Elevated serum interleukin 7 (IL-7) levels are observed in lymphopenic conditions, including idiopathic CD4 lymphopenia (ICL), which is characterized by CD4 lymphopenia in the absence of human immunodeficiency virus infection or other known immunodeficiency.

Conclusions

These data suggest that diminished responsiveness to IL-7 in CD4 and CD8 T cells during ICL may be contributing to the dysregulation of T-cell homeostasis.

Methods

To test whether defective IL-7 signaling could be an etiologic or contributing factor in ICL, peripheral blood mononuclear cells from patients with ICL (median CD4 T-cell count, 160 cells/μL) and healthy controls (median CD4 T-cell count, 582 cells/μL) were evaluated for expression of IL-7Rα chain (CD127) and intracellular phosphorylated STAT-5 (a marker of γc cytokine signaling) after cytokine stimulation.
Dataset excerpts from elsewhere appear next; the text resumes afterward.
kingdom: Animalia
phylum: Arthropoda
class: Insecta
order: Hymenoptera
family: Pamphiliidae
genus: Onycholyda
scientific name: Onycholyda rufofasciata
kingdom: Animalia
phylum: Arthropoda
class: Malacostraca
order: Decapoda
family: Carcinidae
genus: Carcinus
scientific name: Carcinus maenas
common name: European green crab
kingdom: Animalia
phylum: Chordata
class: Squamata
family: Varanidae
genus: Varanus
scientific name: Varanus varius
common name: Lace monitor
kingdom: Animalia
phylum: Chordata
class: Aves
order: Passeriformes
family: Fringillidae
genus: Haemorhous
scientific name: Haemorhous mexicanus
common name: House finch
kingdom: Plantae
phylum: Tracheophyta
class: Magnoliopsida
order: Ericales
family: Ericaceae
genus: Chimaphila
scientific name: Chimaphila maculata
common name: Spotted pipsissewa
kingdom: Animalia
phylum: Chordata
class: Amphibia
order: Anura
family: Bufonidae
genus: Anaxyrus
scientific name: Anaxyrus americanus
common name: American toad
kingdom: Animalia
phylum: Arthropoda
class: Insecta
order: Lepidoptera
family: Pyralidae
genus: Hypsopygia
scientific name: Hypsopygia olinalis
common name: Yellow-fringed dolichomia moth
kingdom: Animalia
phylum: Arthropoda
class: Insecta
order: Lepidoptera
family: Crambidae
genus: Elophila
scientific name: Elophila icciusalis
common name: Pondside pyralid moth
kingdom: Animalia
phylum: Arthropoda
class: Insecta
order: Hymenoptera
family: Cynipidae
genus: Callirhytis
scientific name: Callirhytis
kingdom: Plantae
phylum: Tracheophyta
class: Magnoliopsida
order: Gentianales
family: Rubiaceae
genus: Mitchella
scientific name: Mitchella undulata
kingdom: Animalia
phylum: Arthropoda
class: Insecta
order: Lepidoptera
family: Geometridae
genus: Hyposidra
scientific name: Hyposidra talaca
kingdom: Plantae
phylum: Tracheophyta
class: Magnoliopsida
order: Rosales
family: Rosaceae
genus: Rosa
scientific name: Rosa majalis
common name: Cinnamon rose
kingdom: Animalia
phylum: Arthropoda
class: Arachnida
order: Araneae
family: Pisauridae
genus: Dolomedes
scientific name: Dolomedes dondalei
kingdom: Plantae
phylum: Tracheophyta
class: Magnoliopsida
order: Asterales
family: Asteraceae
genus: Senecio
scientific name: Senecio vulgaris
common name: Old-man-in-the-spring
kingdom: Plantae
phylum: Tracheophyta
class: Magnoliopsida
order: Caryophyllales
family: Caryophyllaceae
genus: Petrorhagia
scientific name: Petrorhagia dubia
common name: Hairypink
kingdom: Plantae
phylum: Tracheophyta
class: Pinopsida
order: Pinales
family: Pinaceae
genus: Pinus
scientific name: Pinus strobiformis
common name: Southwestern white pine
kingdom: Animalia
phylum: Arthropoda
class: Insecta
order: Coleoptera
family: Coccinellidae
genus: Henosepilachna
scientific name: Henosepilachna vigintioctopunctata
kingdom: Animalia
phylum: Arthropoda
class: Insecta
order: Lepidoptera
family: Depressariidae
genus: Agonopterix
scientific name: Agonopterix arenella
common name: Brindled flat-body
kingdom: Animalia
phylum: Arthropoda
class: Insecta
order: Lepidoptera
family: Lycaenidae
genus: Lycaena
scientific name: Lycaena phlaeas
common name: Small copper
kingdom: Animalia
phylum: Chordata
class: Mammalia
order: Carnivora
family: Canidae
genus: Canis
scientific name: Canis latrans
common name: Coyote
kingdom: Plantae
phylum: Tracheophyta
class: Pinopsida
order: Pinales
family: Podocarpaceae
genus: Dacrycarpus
Gene expression was analyzed by real-time polymerase chain reaction following IL-7 stimulation.

Results

The percentage of CD4+CD127+ T cells was lower in patients with ICL, compared with controls (P < .001). Lower levels of STAT-5 phosphorylation after IL-7 stimulation were observed in both CD4 and CD8 T cells from patients with ICL, compared with controls (P < .001 and P = .017, respectively), that inversely correlated in CD4 T cells with serum IL-7 levels (r = -0.734, P = .013). Destabilization of p27(kip1), a critical step for IL-7-induced T-cell cycling, was decreased in patients with ICL, compared with controls (P = .004), after IL-7 stimulation. Conclusions: These data suggest that diminished responsiveness to IL-7 in CD4 and CD8 T cells during ICL may be contributing to the dysregulation of T-cell homeostasis.